Among the reasons for optimism, Todd mentions competent people having been appointed to ministerial posts. She points to the positive work done in tackling widespread threatened strikes by writer and international development consultant, Sekai Nzenza, now Zimbabwe’s minister of public service. She praises minister of sports and culture Kirsty Coventry for promoting unity at last week’s funeral of popular musician Oliver “Tuku” Mtukudzi.  She credits Mnangagwa for declaring Tuku a national hero, an honour previously confined to members of the ruling Zanu-PF party.

Despite flaws and controversy, she calls last July’s national elections, “the best we’ve had so far.”

The ouster of the now 94-year-old Mugabe was celebrated by Zimbabweans hopeful for a better life after two decades of privation and economic decline. Desperation prompted millions – perhaps a fifth of the population – to flee to South Africa. Unemployment exceeds 60% and pay for the army and civil servants absorbs 90% government revenue.

For months following the coup there was near euphoria as police were no longer taking bribes, a compliant domestic media was emboldened, and dissent was openly tolerated. But now those expectations have been dashed, vanquished by state repression that included even a four-day suspension of internet access.
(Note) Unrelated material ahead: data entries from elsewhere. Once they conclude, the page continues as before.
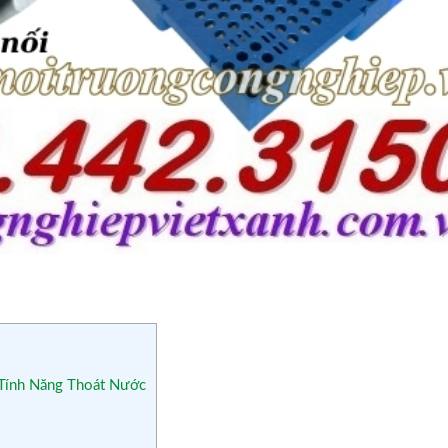
Tính Năng Thoát Nước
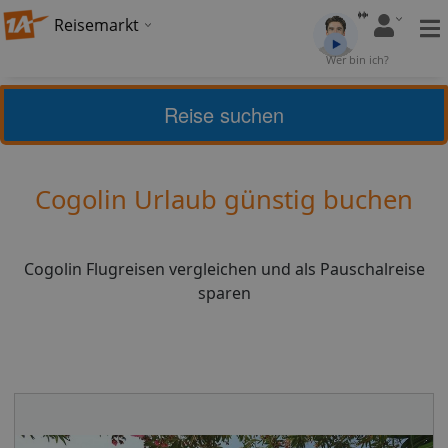
Reisemarkt
Bewertung:
4,31
Wer bin ich?
(
26
)
Bewerten
Reise suchen
Home
Urlaub
Frankreich
Cogolin
Cogolin Urlaub günstig buchen
Cogolin Flugreisen vergleichen und als Pauschalreise
sparen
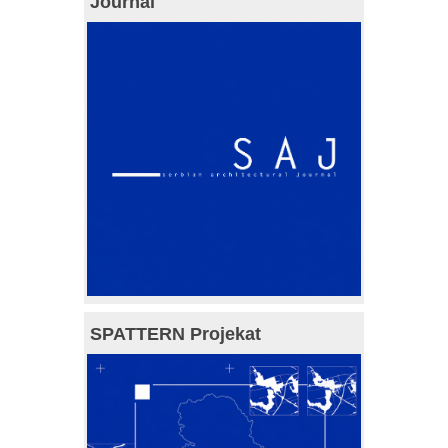
Journal
SPATTERN Projekat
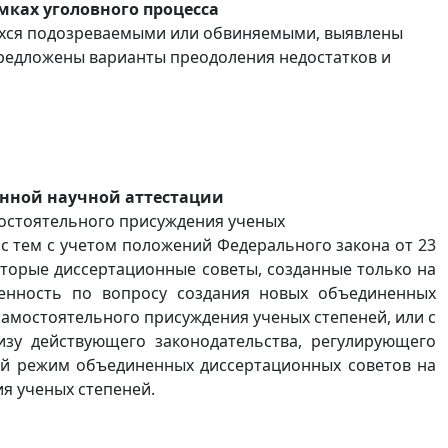
мках уголовного процесса
щихся подозреваемыми или обвиняемыми, выявлены
редложены варианты преодоления недостатков и
енной научной аттестации
мостоятельного присуждения ученых
с тем с учетом положений Федерального закона от 23
которые диссертационные советы, созданные только на
ленность по вопросу создания новых объединенных
самостоятельного присуждения ученых степеней, или с
изу действующего законодательства, регулирующего
ой режим объединенных диссертационных советов на
я ученых степеней.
Some western governments and lenders would like to support the post-Mugabe government but are constrained from doing so by US sanctions imposed to punish Mugabe’s violations of human rights. There is no mood in congress to repeal the sanctions. A US veto prevents the International Monetary Fund and World Bank from extending financial aid to Zimbabwe and European lenders – unlike China and Russia – typically insist on IMF approval before granting loans. Similarly, multi-national companies are reluctant to invest without an IMF seal of approval.
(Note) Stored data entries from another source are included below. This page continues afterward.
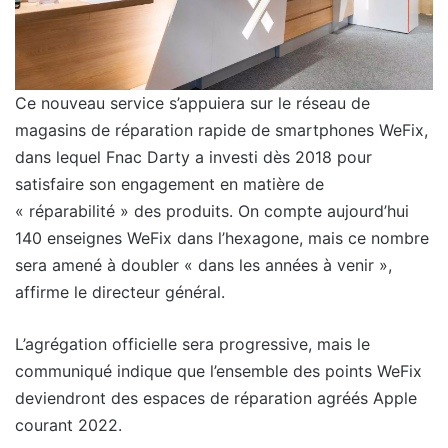
Ce nouveau service s’appuiera sur le réseau de
magasins de réparation rapide de smartphones WeFix,
dans lequel Fnac Darty a investi dès 2018 pour
satisfaire son engagement en matière de
« réparabilité » des produits. On compte aujourd’hui
140 enseignes WeFix dans l’hexagone, mais ce nombre
sera amené à doubler « dans les années à venir »,
affirme le directeur général.
L’agrégation officielle sera progressive, mais le
communiqué indique que l’ensemble des points WeFix
deviendront des espaces de réparation agréés Apple
courant 2022.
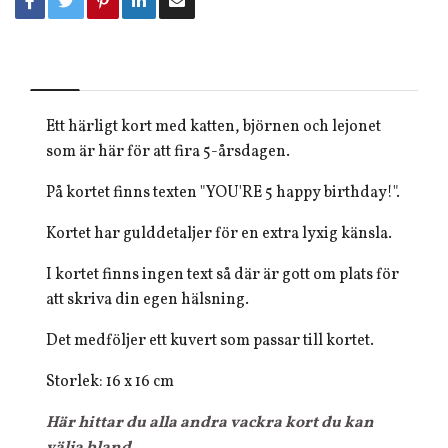
Ett härligt kort med katten, björnen och lejonet
som är här för att fira 5-årsdagen.
På kortet finns texten "YOU'RE 5 happy birthday!".
Kortet har gulddetaljer för en extra lyxig känsla.
I kortet finns ingen text så där är gott om plats för
att skriva din egen hälsning.
Det medföljer ett kuvert som passar till kortet.
Storlek: 16 x 16 cm
Här hittar du alla andra vackra kort du kan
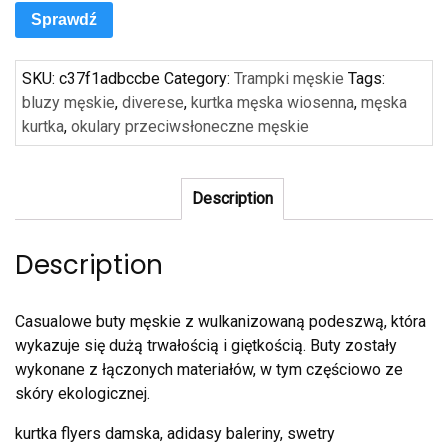
Sprawdź
SKU:
c37f1adbccbe
Category:
Trampki męskie
Tags:
bluzy męskie
,
diverese
,
kurtka męska wiosenna
,
męska
kurtka
,
okulary przeciwsłoneczne męskie
Description
Description
Casualowe buty męskie z wulkanizowaną podeszwą, która
wykazuje się dużą trwałością i giętkością. Buty zostały
wykonane z łączonych materiałów, w tym częściowo ze
skóry ekologicznej.
kurtka flyers damska, adidasy baleriny, swetry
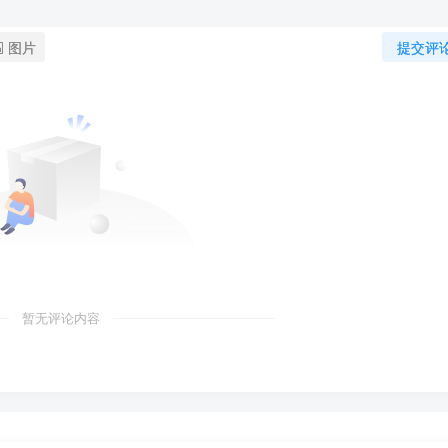
图片
提交评
暂无评论内容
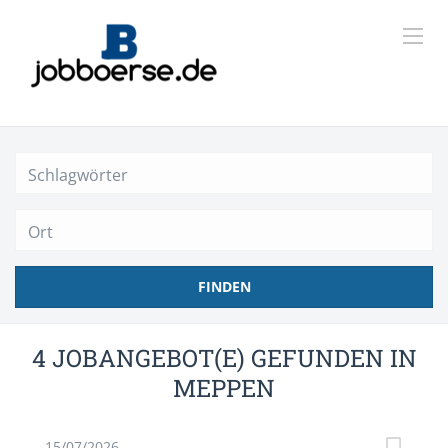
Ort
FINDEN
4 JOBANGEBOT(E) GEFUNDEN IN
MEPPEN
15/07/2026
Respected economist and former business professor Tony Hawkins shares none of Judith Todd’s optimism. He argues that political change and a unity government are probably required before the country can move ahead. It would be a mistake, says Hawkins, for the west to support a corrupt, unreliable Zimbabwean government.

Judith Todd readily concedes the shortcomings of Mnangagwa. But for her the reality that Mugabe’s tyrannical rule is over is paramount. “Every morning,” she declares with a smile, “I’m so happy and grateful to wake up in Zimbabwe.”

  • Barry D. Wood has been writing about southern Africa for four decades, first for the Financial Mail, then NBC News, and Voice of America.